The Daily BarbieTM

Barbie is a registered trademark of Mattel, Inc.

Barbie Nation: An Unauthorized Tour
To Air on PBS Week of July 14

Journalist Susan Stern's balanced, witty documentary Barbie Nation: An Unauthorized Tour briefly flashes one of artist Mark Napier's images, "Fat and Ugly Barbie" and mentions Mattel's recent wave of cease-and-desist type letters to web sites and other entities using the Barbie name.

The movie will be shown on the PBS documentary series P.O.V. on the week of July 14 (check local listings).

Won the Battle, Lost the War?

I am told by one of my lawyers that Mattel's failure to respond thus far after over six months to my letter responding to their original letter to me, constitutes a near-defaulting on their original accusation, by the principle of laches (hope I spelled that right). If so, huzzah, huzzah! We have (all but) won! Still, it cost me a good six weeks of productive time in the late fall of '97, and - worse yet - numerous legitimate creative sites with utterly defensible legal positions preemptively folded in the face of Mattel's deep pockets and bullying legal approach.

I am concerned that this imbalance will give heart to other corporate entities eager to limit free discussion of their intellectual property or wares.

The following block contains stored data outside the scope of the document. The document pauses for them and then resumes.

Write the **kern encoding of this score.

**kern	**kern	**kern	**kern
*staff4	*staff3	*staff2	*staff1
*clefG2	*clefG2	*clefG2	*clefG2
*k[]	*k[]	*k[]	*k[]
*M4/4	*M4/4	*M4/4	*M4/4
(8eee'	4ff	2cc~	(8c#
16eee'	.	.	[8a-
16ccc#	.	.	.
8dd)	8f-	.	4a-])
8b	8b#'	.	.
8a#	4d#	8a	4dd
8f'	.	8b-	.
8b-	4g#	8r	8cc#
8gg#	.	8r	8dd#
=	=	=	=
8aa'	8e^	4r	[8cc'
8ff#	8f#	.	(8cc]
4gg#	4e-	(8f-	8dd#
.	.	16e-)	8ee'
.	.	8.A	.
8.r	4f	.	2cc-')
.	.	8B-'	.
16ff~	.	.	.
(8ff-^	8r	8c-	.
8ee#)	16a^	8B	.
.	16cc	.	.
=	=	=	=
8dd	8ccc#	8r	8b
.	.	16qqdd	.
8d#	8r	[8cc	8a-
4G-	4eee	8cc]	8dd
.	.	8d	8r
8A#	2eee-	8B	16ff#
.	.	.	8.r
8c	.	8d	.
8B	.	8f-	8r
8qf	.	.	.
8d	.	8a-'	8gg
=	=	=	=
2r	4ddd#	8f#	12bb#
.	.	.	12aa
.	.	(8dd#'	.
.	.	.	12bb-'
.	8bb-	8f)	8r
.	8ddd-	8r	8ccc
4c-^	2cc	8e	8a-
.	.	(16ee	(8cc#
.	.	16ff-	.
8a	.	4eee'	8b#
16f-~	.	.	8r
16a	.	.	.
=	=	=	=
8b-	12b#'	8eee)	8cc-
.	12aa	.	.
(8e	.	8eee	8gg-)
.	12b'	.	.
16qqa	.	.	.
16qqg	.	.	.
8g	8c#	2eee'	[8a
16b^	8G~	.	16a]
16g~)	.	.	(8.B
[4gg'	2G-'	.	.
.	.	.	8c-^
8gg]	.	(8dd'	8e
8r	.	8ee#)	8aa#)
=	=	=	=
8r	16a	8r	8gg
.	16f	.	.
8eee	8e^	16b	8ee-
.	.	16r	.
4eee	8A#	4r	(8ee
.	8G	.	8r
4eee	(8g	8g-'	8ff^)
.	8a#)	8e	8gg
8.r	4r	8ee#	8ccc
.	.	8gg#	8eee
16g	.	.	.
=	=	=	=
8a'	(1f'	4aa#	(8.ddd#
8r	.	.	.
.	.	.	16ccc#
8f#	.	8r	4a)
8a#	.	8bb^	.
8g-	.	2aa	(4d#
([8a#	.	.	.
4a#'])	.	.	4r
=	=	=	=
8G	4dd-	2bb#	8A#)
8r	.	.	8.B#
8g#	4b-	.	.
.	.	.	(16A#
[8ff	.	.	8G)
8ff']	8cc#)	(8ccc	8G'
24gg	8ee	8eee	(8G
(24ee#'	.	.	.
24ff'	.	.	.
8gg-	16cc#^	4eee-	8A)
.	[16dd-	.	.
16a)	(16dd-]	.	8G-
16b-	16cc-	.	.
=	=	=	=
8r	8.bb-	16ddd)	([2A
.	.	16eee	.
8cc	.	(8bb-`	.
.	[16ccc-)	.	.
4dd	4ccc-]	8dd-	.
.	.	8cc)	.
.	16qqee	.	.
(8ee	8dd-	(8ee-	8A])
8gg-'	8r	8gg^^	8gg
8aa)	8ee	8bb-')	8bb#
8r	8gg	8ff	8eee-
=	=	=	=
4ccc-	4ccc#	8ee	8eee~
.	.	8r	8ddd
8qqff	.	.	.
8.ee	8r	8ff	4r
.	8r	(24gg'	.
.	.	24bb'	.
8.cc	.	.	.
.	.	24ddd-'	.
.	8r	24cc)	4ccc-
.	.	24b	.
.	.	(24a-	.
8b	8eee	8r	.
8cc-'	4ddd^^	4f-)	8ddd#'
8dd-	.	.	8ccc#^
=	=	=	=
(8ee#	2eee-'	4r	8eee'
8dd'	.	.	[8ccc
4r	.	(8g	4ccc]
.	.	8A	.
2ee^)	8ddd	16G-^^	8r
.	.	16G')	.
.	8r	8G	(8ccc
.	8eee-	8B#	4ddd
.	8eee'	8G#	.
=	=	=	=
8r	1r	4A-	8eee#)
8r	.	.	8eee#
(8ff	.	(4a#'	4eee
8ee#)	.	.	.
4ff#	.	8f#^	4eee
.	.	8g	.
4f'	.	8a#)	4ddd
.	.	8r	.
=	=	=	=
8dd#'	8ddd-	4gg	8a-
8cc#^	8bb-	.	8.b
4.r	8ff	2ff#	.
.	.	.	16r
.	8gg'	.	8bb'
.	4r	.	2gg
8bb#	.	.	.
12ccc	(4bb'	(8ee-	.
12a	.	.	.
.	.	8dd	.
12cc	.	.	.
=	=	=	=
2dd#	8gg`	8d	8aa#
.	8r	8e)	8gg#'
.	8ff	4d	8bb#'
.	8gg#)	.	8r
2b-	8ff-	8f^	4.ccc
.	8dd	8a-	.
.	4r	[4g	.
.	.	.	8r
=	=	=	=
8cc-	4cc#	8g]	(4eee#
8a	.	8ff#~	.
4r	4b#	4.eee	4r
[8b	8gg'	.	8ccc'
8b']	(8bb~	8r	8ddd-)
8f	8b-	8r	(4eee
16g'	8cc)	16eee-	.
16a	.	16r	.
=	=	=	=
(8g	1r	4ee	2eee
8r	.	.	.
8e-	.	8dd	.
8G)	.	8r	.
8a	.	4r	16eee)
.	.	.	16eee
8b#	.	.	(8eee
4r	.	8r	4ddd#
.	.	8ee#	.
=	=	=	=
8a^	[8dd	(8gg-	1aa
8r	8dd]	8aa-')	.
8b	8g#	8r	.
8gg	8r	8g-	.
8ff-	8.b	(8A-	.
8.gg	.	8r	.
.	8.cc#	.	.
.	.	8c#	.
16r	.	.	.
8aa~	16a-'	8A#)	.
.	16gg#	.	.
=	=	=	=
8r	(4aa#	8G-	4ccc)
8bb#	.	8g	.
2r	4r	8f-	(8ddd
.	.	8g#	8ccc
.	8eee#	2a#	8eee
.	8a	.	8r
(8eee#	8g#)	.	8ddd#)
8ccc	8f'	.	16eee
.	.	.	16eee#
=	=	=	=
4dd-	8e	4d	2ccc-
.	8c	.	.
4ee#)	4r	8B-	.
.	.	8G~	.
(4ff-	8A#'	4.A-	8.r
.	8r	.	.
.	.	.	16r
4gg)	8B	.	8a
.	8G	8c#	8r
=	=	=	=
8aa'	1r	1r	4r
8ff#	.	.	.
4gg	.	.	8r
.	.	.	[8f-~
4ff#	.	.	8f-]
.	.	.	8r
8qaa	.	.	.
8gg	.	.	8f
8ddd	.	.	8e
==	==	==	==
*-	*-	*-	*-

My next step at this site will be to organize the links to the various documents and resources contained here, continue to field the ever-increasing flow of Barbie items, and report on breaking corporate-censorship news.

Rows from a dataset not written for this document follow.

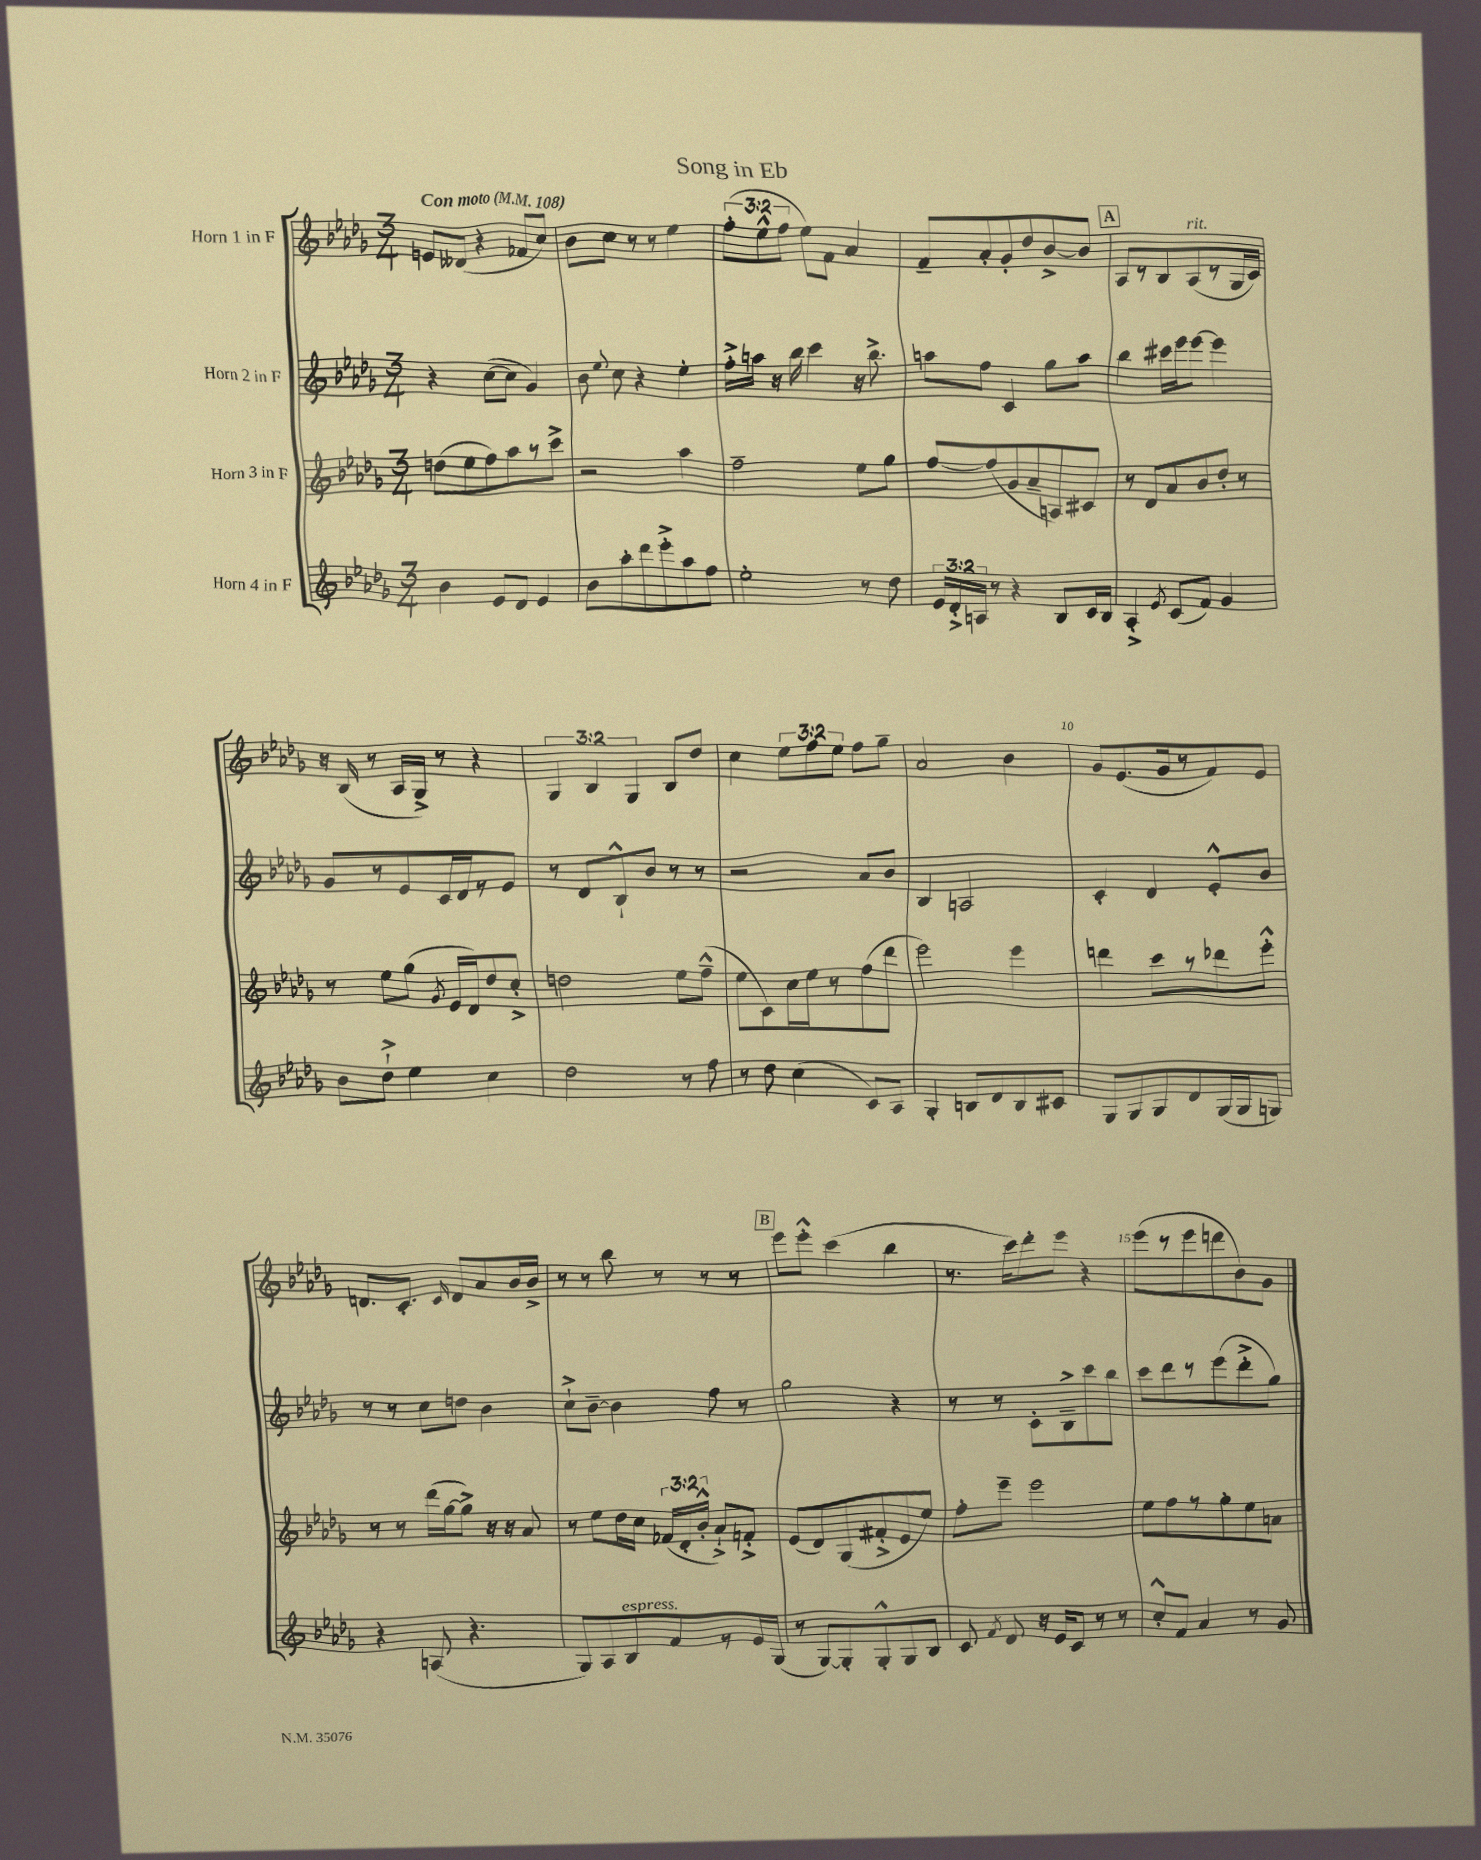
\header { title = "Song in Eb" }
<<
\new StaffGroup <<
\new Staff = "s0" \with { instrumentName = "Horn 1 in F" } {
    \clef treble \key des \major \numericTimeSignature \time 3/4 \override Staff.TupletNumber.text = #tuplet-number::calc-fraction-text \tempo "Con moto" 4 = 108
    \autoBeamOff e'8[ deses'8]( r4 fes'8[ c''8]) |
    bes'8[ c''8] r8 r8 ees''4 |
    \tuplet 3/2 { f''8[-.( ees''8-^ f''8] } ees''8[) f'8] aes'4 |
    f'8[-- aes'8-. ges'8-. des''8 bes'8~-> bes'8] |
    \mark \markup { \box "A" } aes8[ r8 bes8 aes8^\markup { \italic "rit." }( r8 ges16 c'16]) |
    r16 bes16( r8 aes16[ ges16]->) r8 r4 |
    \tuplet 3/2 { ges4 bes4 ges4 } bes8[ des''8] |
    c''4 \tuplet 3/2 { ees''8[ f''8 ees''8] } f''8[ ges''8]-- |
    aes'2 bes'4 |
    ges'8[ ees'8.( ges'16 r8 f'8) ees'8] |
    d'8.[ c'8.]-. \grace { c'16 } d'8[ aes'8 bes'16 bes'16]-> |
    r8 r8 bes''8 r8 r8 r8 |
    \mark \markup { \box "B" } ees'''8[ ees'''8]-.-^ c'''4( bes''4 |
    r8. c'''16[) des'''8-. ees'''8] r4 |
    ees'''8[( r8 ees'''8 d'''8 bes'8) ges'8] \bar "|." |
}
\new Staff = "s1" \with { instrumentName = "Horn 2 in F" } {
    \clef treble \key des \major \numericTimeSignature \time 3/4
    \autoBeamOff r4 c''8[~( c''8] ges'4) |
    bes'8 \appoggiatura { ees''8 } c''8 r4 ees''4-. |
    f''16[-.-> a''16] r16 bes''16 c'''4 r16 bes''8.-> |
    a''8[ f''8] c'4 ges''8[ a''8] |
    \mark \markup { \box "A" } bes''4 cis'''16[ ees'''16 ees'''8]~ ees'''4 |
    ges'8[ r8 ees'8 c'16 des'16 r8 ees'8] |
    r8 des'8[ bes8-!-^ bes'8] r8 r8 |
    r2 aes'8[ bes'8] |
    bes4 a2 |
    c'4-. des'4 ees'8[-.-^ bes'8] |
    r8 r8 c''8[ d''8] bes'4 |
    c''8[-!-> bes'8]~-- bes'4 f''8 r8 |
    \mark \markup { \box "B" } ges''2 r4 |
    r8 r8 c'8[-. bes8---> c'''8 bes''8] |
    c'''8[ des'''8 r8 ees'''8( des'''8-.-> ges''8]) \bar "|." |
}
\new Staff = "s2" \with { instrumentName = "Horn 3 in F" } {
    \clef treble \key des \major \numericTimeSignature \time 3/4 \override Staff.TupletNumber.text = #tuplet-number::calc-fraction-text
    \autoBeamOff d''8[( ees''8 f''8) aes''8 r8 c'''8]-> |
    r2 aes''4 |
    f''2-- ees''8[ ges''8] |
    f''8[~ f''8( ges'8 aes'8-- a8) cis'8] |
    \mark \markup { \box "A" } r8 des'8[ aes'8 bes'8 des''8]-. r8 |
    r8 ees''8[ ges''8]( \acciaccatura { ges'8 } ees'16[ des'16) des''8 c''8]-.-> |
    d''2 ees''8[ f''8]---^( |
    ees''8[ c'8) c''16 ees''16 r8 f''8( des'''8] |
    ees'''2) ees'''4 |
    d'''4 c'''8[ r8 des'''8 ees'''8]-.-^ |
    r8 r8 des'''16[( ges''16~ ges''8]->) r16 r16 aes'8 |
    r8 ees''8[ des''16 c''16] \tuplet 3/2 { fes'16[( des'16-. bes'16]-.-^ } aes'8[-!->) f'8]-.-> |
    \mark \markup { \box "B" } ees'8[( des'8) ges8( fis'8-.-> ees'8 ees''8]) |
    f''8[-. ees'''8]-- ees'''2 |
    ees''8[ f''8 r8 ges''8-. ees''8 a'8] \bar "|." |
}
\new Staff = "s3" \with { instrumentName = "Horn 4 in F" } {
    \clef treble \key des \major \numericTimeSignature \time 3/4 \override Staff.TupletNumber.text = #tuplet-number::calc-fraction-text
    \autoBeamOff bes'4 ees'8[ des'8] ees'4 |
    bes'8[ aes''8-. des'''8 ees'''8-.-> aes''8 f''8] |
    ees''2-. r8 des''8 |
    \tuplet 3/2 { ees'16[ des'16-.-> a16] } r8 r4 bes8[ c'16 bes16] |
    \mark \markup { \box "A" } aes4-.-> \acciaccatura { ees'8 } c'8[( f'8]) ges'4 |
    bes'8[ des''8]-!-> ees''4 c''4 |
    des''2 r8 f''8 |
    r8 des''8 c''4( c'8[) aes8] |
    ges4-. b8[ des'8 b8 cis'8] |
    ges8[ ges8 ges8 des'8 ges16( ges16 g8]) |
    r4 a8( r4. |
    ges8[) aes8 bes8^\markup { \italic "espress." } f'8 r8 ees'16 ges16]( |
    \mark \markup { \box "B" } r8 ges8[~) ges8-. ges8-.-^ ges8 bes8] |
    c'8 \acciaccatura { f'8 } des'8 r16 ees'16[ c'8] r8 r8 |
    c''8[-.-^ f'8] aes'4 r8 ges'8 \bar "|." |
}
>>
>>
\layout { \context { \Score \override BarNumber.break-visibility = ##(#f #t #t) barNumberVisibility = #(every-nth-bar-number-visible 5) } }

Mark Napier's website, The Distorted Barbie explores the Barbie image and its effect on girls and on society in general. A lawyer representing Mattel has demanded that he remove the site. Soon, I too received a letter from this lawyer, regarding Enterzone, an e-zine I co-founded, which had published an earlier version of Mark's Barbie installation in its episode 7, back in June of 1996. The letter cited 15 U.S.C. section 1125(c) and asserted that this artistic, political, noncommercial discussion of the effects on our culture, and particularly on women and their images of themselves, of a vastly successful mass-produced doll embodying an improbably unlikely and restrictive caricature of a narrow concept of female beauty, somehow dilutes Mattel's Barbie trademark.

I've decided to alert the community of people who believe in free expression of ideas on the Net and who favor an open discussion of issues related to women, by documenting the daily proceedings of the case at this site.